Avec la fin de la viralité et la multiplication des offres médias sur les différentes plateformes, les communicants sont contraints de trouver d'autres espaces et moyens d'expression. Une tribune signée Arthur Kannas, CEO d'Heaven.

Le Web s’est reportalisé. Nous sommes d’une certaine façon revenus à une ère dominée par un très petit nombre d’acteurs, comme à l’époque où le pouvoir était détenu par les fournisseurs d’accès et de contenus comme AOL. Aujourd’hui de nouveaux  acteurs détiennent les audiences, les verticaux fet les annonceurs. A Google le search, à Facebook le social, à Amazon le commerce. Certes, le Web est plus “ouvert” qu’avant, car les contenus des uns et des autres restent accessibles gratuitement et à un clic. Mais l’inertie des habitudes et bien sûr la qualité de leurs services produisent chez les internautes des réflexes comportementaux difficiles à surmonter.
En tant qu’agence, quand on veut concevoir et délivrer les meilleures stratégies pour nos clients, cette reportalisation constitue un nouveau défi, notamment pour les campagnes de brand content qui constituent les nouvelles formes de publicité.

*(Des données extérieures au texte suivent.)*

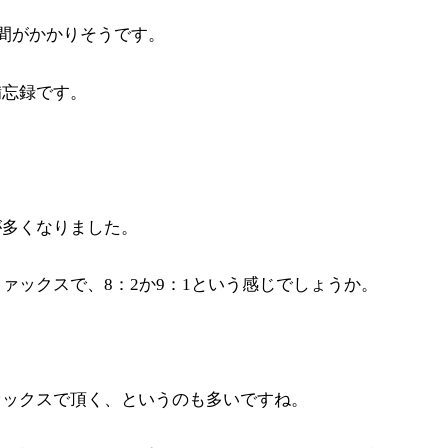
時間がかかりそうです。
備忘録です。
が多くなりました。
ァックスで、8：2か9：1という感じでしょうか。
ァックスで頂く、というのも多いですね。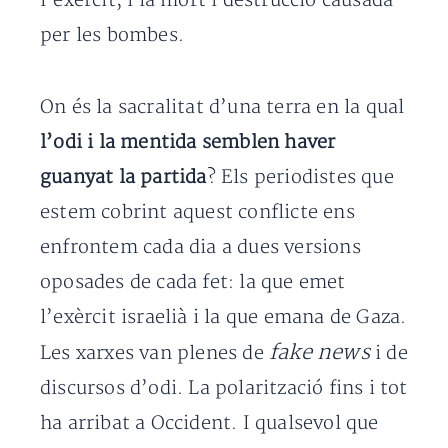
l’exèrcit, i la mort i destrucció causada
per les bombes.
On és la sacralitat d’una terra en la qual
l’odi i la mentida semblen haver
guanyat la partida
? Els periodistes que
estem cobrint aquest conflicte ens
enfrontem cada dia a dues versions
oposades de cada fet: la que emet
l’exèrcit israelià i la que emana de Gaza.
fake news
Les xarxes van plenes de
i de
discursos d’odi. La polarització fins i tot
ha arribat a Occident. I qualsevol que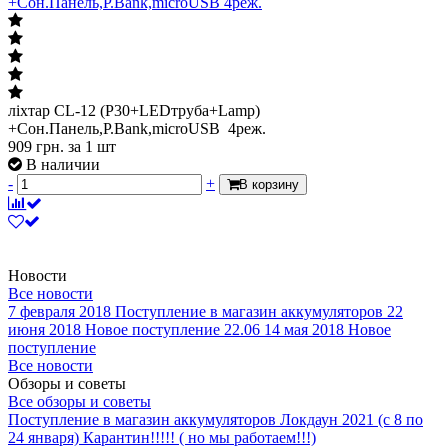
+Сон.Панель,P.Bank,microUSB 4реж.
ліхтар CL-12 (P30+LEDтруба+Lamp)
+Сон.Панель,P.Bank,microUSB 4реж.
909
грн.
за 1 шт
В наличии
-
+
В корзину
Новости
Все новости
7 февраля 2018
Поступление в магазин аккумуляторов
22
июня 2018
Новое поступление 22.06
14 мая 2018
Новое
поступление
Все новости
Обзоры и советы
Все обзоры и советы
Поступление в магазин аккумуляторов
Локдаун 2021 (с 8 по
24 января)
Карантин!!!!! ( но мы работаем!!!)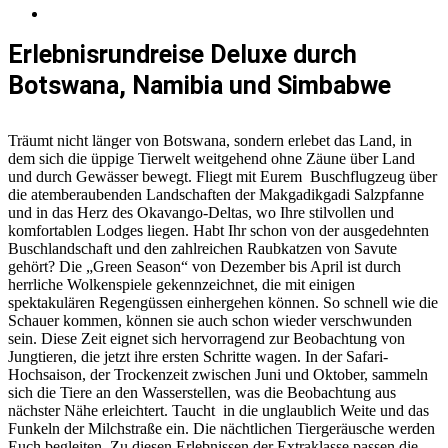
Erlebnisrundreise Deluxe durch
Botswana, Namibia und Simbabwe
Träumt nicht länger von Botswana, sondern erlebet das Land, in
dem sich die üppige Tierwelt weitgehend ohne Zäune über Land
und durch Gewässer bewegt. Fliegt mit Eurem Buschflugzeug über
die atemberaubenden Landschaften der Makgadikgadi Salzpfanne
und in das Herz des Okavango-Deltas, wo Ihre stilvollen und
komfortablen Lodges liegen. Habt Ihr schon von der ausgedehnten
Buschlandschaft und den zahlreichen Raubkatzen von Savute
gehört? Die „Green Season“ von Dezember bis April ist durch
herrliche Wolkenspiele gekennzeichnet, die mit einigen
spektakulären Regengüssen einhergehen können. So schnell wie die
Schauer kommen, können sie auch schon wieder verschwunden
sein. Diese Zeit eignet sich hervorragend zur Beobachtung von
Jungtieren, die jetzt ihre ersten Schritte wagen. In der Safari-
Hochsaison, der Trockenzeit zwischen Juni und Oktober, sammeln
sich die Tiere an den Wasserstellen, was die Beobachtung aus
nächster Nähe erleichtert. Taucht in die unglaublich Weite und das
Funkeln der Milchstraße ein. Die nächtlichen Tiergeräusche werden
Euch begleiten. Zu diesen Erlebnissen der Extraklasse passen die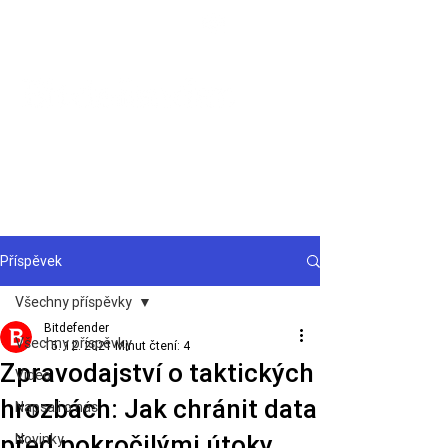
Podpora
Příspěvek
Všechny příspěvky
Bitdefender
Všechny příspěvky
15. 12. 2021
Minut čtení: 4
Zpravodajství o taktických
Video
hrozbách: Jak chránit data
Napsali o nás
před pokročilými útoky
Novinky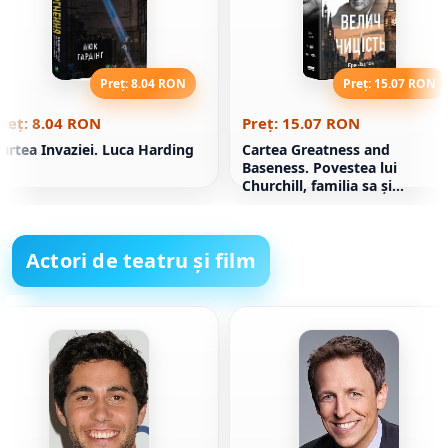
Preț: 8.04 RON
Preț: 15.07 RON
reț: 8.04 RON
Preț: 15.07 RON
artea Invaziei. Luca Harding
Cartea Greatness and
Baseness. Povestea lui
Churchill, familia sa și
rezistența în timpul London
Blitz
Actori de teatru și film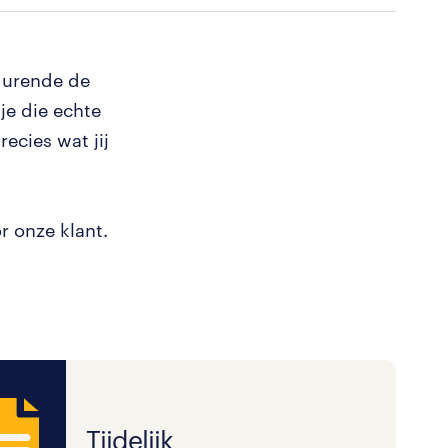
edurende de
je die echte
ecies wat jij
 onze klant.
Tijdelijk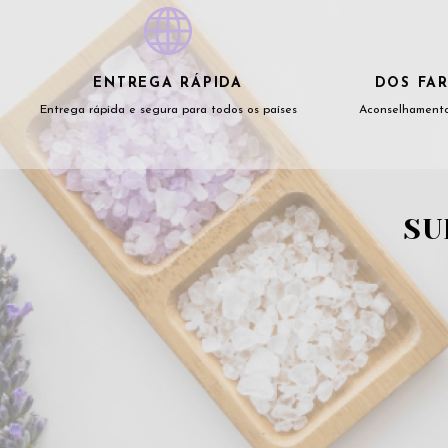
ENTREGA RÁPIDA
DOS FAR
Entrega rápida e segura para todos os países
Aconselhamento
SU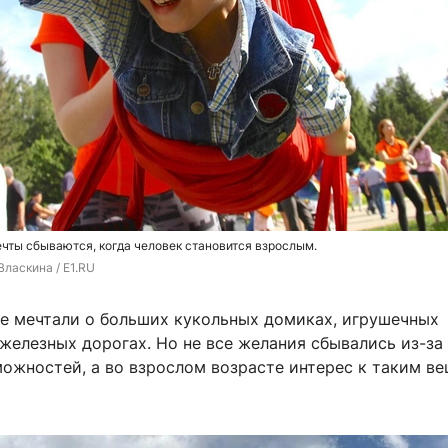
чты сбываются, когда человек становится взрослым.
ласкина / E1.RU
ие мечтали о больших кукольных домиках, игрушечных
железных дорогах. Но не все желания сбывались из-за
можностей, а во взрослом возрасте интерес к таким в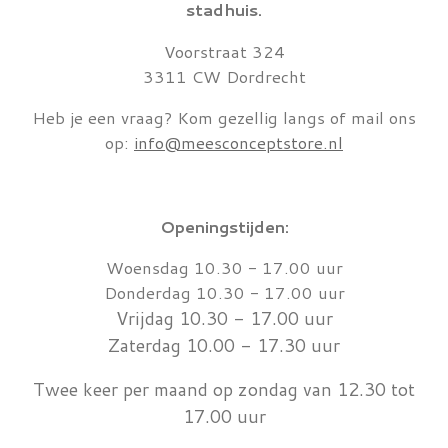
stadhuis.
Voorstraat 324
3311 CW Dordrecht
Heb je een vraag? Kom gezellig langs of mail ons
op:
info@meesconceptstore.nl
Openingstijden:
Woensdag 10.30 - 17.00 uur
Donderdag 10.30 - 17.00 uur
Vrijdag 10.30 - 17.00 uur
Zaterdag 10.00 - 17.30 uur
Twee keer per maand op zondag van 12.30 tot
17.00 uur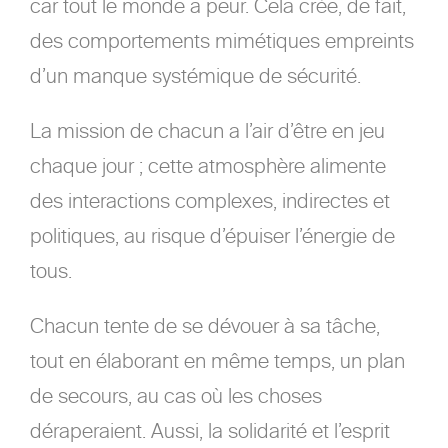
car tout le monde a peur. Cela crée, de fait,
des comportements mimétiques empreints
d’un manque systémique de sécurité.
La mission de chacun a l’air d’être en jeu
chaque jour ; cette atmosphère alimente
des interactions complexes, indirectes et
politiques, au risque d’épuiser l’énergie de
tous.
Chacun tente de se dévouer à sa tâche,
tout en élaborant en même temps, un plan
de secours, au cas où les choses
déraperaient. Aussi, la solidarité et l’esprit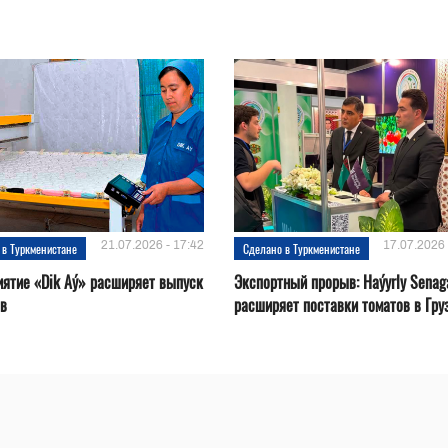
21.07.2026 - 17:42
17.07.2026 
 в Туркменистане
Сделано в Туркменистане
ятие «Dik Aý» расширяет выпуск
Экспортный прорыв: Haýyrly Senag
ов
расширяет поставки томатов в Гру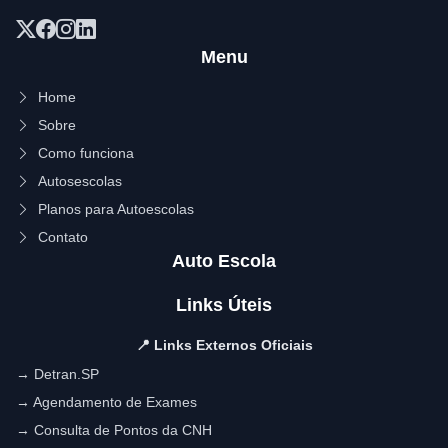
Menu
Home
Sobre
Como funciona
Autosescolas
Planos para Autoescolas
Contato
Auto Escola
Links Úteis
📍 Links Externos Oficiais
→ Detran.SP
→ Agendamento de Exames
→ Consulta de Pontos da CNH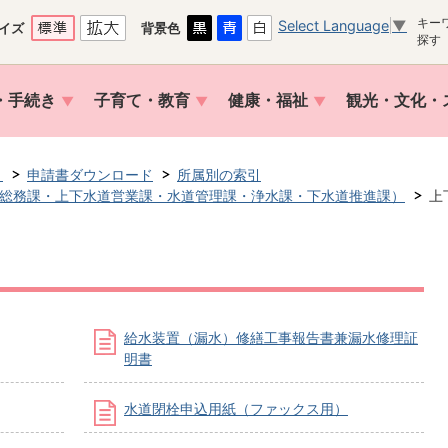
キー
Select Language
▼
イズ
背景色
探す
・手続き
子育て・教育
健康・福祉
観光・文化・
き
申請書ダウンロード
所属別の索引
総務課・上下水道営業課・水道管理課・浄水課・下水道推進課）
上
給水装置（漏水）修繕工事報告書兼漏水修理証
明書
水道閉栓申込用紙（ファックス用）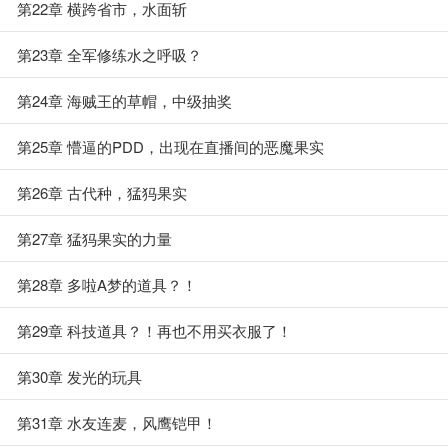
第22章 横跨省市，水面斩
第23章 全军修练水之呼吸？
第24章 海贼王的草帽，中级抽奖
第25章 懵逼的PDD，出现在直播间的恶魔果实
第26章 古代种，猛犸果实
第27章 猛犸果实的力量
第28章 多啦A梦的道具？！
第29章 科技道具？！再也不用买衣服了！
第30章 发光的玩具
第31章 水友连麦，风鹰铠甲！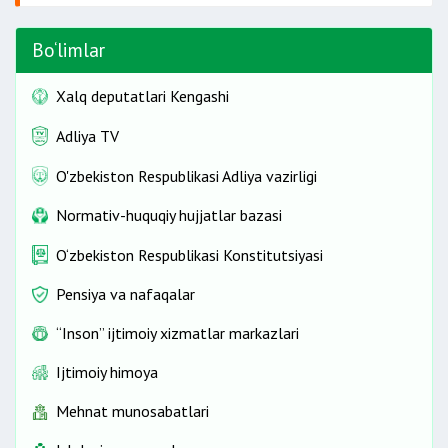
Bo‘limlar
Xalq deputatlari Kengashi
Adliya TV
O'zbekiston Respublikasi Adliya vazirligi
Normativ-huquqiy hujjatlar bazasi
boshqa
xodimlarga
O‘zbekiston Respublikasi Konstitutsiyasi
Pensiya va nafaqalar
“Inson” ijtimoiy xizmatlar markazlari
Ijtimoiy himoya
Mehnat munosabatlari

L’époque de la “viralité” des contenus est définitivement révolue, les plateformes s’étant dotées d’incontournables offres médias pour piloter les campagnes et les performances. On se trouve ainsi à devoir attendre que les plateformes “innovent” dans leurs formats, en ajoutant la possibilité d’un clic ici, d’une animation là. 280 caractères au lieu de 140. Des formats qui disparaissent au bout de 24h. On peut se dire que même si la créativité naît de contraintes, l’efficacité d’une campagne ne se réduit pas à sa reprise dans la presse professionnelle parce que l’on a su “exploiter” un nouveau format.

Deux espaces de liberté se dessinent cependant.

Tout d’abord et toujours, la capacité de raconter des histoires que ce soit dans un film de 30s pour la TV ou dans un film de 30s pour le Web. Le storytelling vidéo est aujourd’hui une zone de collision pour les agences digitales natives et les agences de publicité traditionnelles, puisqu’avec les pre-rolls le format se standardise.

Le deuxième terrain d’expression est de sortir des plateformes (enfin presque) en capitalisant sur les influenceurs qui s’y sont créé une place. Cet espace de liberté, certes entouré de contraintes réglementaires justifiées, ce sont les “Collabs”. Ces rencontres créatives entre une marque et un artiste, restent un domaine où la créativité peut à nouveau s’exprimer, où une audience peut être touchée… enfin tant que pour les plateformes qui accueillent ces makers, la situation reste tolérée. Profitons-en.